> _Passage to read_
>>
The same API pattern works for the other YouTube scrapers in this group. Change SCRAPER_SLUG and SCRAPER_INPUTS for the scraper you want to run.

For production, move API_KEY into an environment variable or secrets manager. Keep the polling interval at 5 seconds unless your batch runner already has queue-level backoff.

A typical environment-variable version looks like this:

API_KEY = os.environ["SCRAPENOW_API_KEY"]

Keep job IDs in durable storage after submission. If your worker restarts, you can resume polling and fetch finished results without submitting the same inputs again.

Store the submitted input batch with the job ID. That gives you an audit trail from source URL to ScrapeNow job to warehouse row.

Step 3. Search channels by keyword

Use keyword search when you need channel discovery before profile enrichment.

The Search YouTube channels by keyword takes a keyword input. Example keywords include popular songs 2026, python tutorials, and fitness coach.

YouTube search box with popular songs 2026 autocomplete suggestions

Input format:

[
  {
    "keyword": "popular songs 2026"
  }
]

Run URL extraction when you already know the channels. Run keyword search when you need candidate channels for a topic, category, niche, or campaign.

The standard production flow has two stages. Search by topic, collect channel URLs, then enrich each profile with channel counts, external links, and stable IDs.

For creator prospecting, that gives you clean filters. You can keep channels above a subscriber threshold, require an external website, exclude new channels, or rank by total views.

For market mapping, use the search scraper as the discovery stage. Use the URL scraper as the enrichment stage. Keep those two stages separate so you can rerun enrichment without repeating discovery.

API response sample

A completed job returns JSON. This trimmed response comes from youtube-channels-extract-by-url.

[
  {
    "inputs": {
      "url": "https://www.youtube.com/@TaylorSwift/about"
    },
    "scrape_status": "success",
    "url": "https://www.youtube.com/@taylorswift",
    "handle": "@TaylorSwift",
    "handle_md5": "c0ba0a16acd7890d9eebcf7c462a1773",
    "banner_img": "https://yt3.googleusercontent.com/ZzqXdJOrwxJYqrI_4vQbD4aS6p-WhFpwYq3fJfE9KB60lUzc_UEzpyNBAX_hC3Uc7PsUmZ8D=w2560-fcrop64=1,00005a57ffffa5a8-k-c0xffffffff-no-nd-rj",
    "profile_image": "https://yt3.googleusercontent.com/HFEgZENJw23LuRb0ldBpDrQKscFUWSf4n2jqrNh-1EqpE3Uiy_IYwacuUXCjCruNUP3Ttq9N=s160-c-k-c0x00ffffff-no-rj",
    "name": "Taylor Swift",
    "subscribers": 63200000,
    "Description": "And, baby, that’s show business for you. New album The Life of a Showgirl. Available now ❤️‍🔥\n",
    "videos_count": 658,
    "created_date": "2006-09-20T00:00:00.000Z",
    "views": 45009104370,
    "Links": [
      "taylor.lnk.to/TSTheLifeofaShowgirl",
      "taylorswift.com",
      "instagram.com/taylorswift",
      "facebook.com/TaylorSwift",
      "x.com/taylorswift13",
      "tiktok.com/@taylorswift",
      "taylorswift.tumblr.com"
<<
> _Problems and tasks_
1. From the scraping guide, extract everything from "For production, move" down to "has queue-level backoff.".
2. List the example keywords that the scraping guide gives for searching YouTube channels.
3. Pick up the scraping guide at the point where it stops and write what comes next.
The entries come from a source unrelated to the scraping guide.

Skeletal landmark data
>>
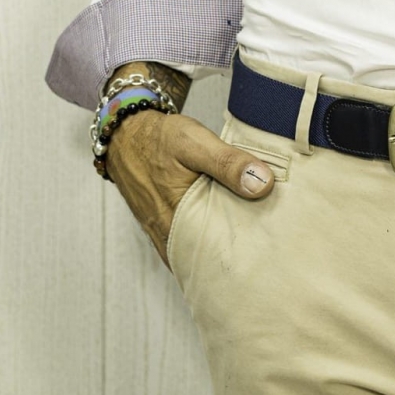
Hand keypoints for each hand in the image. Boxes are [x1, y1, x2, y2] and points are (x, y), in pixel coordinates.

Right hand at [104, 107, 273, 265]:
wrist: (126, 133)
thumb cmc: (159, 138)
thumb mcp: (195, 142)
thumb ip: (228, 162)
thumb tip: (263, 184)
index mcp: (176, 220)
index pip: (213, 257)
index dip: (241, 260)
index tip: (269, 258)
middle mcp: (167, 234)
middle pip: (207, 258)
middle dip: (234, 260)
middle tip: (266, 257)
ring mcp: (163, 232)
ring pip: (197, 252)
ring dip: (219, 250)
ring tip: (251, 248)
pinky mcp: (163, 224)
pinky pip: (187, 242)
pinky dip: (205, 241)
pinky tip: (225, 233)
<<
> _Outputs by task_
1.
For production, move API_KEY into an environment variable or secrets manager. Keep the polling interval at 5 seconds unless your batch runner already has queue-level backoff.

2.
popular songs 2026
python tutorials
fitness coach

3.
    ],
    "identifier": "UCqECaJ8Gagnn7YCbPEzWH6g",
    "id": "UCqECaJ8Gagnn7YCbPEzWH6g",
    "has_podcast": false,
    "top_videos": [],
    "featured_video": "https://www.youtube.com/watch?v=WqbJT_vC0rs&pp=0gcJCTcbAYcqIYzv",
    "featured_channels": null,
    "collaborations": null,
    "scrape_error": null,
    "scrape_error_code": null
  }
]

The response keeps the submitted input under inputs. That makes batch debugging direct because each output row carries the original URL.

The scraper also returns normalized channel values. Store the canonical id for joins, and keep the normalized url for review tools and operator workflows.

Treat scrape_status as a required field in your loader. It gives your pipeline a clean branch for successful rows and failed rows.

The row also includes scrape_error and scrape_error_code. Store those fields even when they are null, because they become useful the first time a batch contains private, removed, or malformed channels.

What data you get back

YouTube Channels Scraper output schema — YouTube Channels Scraper output fields grouped by category.

The response has three field groups.

The first group records the submitted URL and scrape status. The second group contains profile metadata. The third group contains links, IDs, media URLs, and relationship fields.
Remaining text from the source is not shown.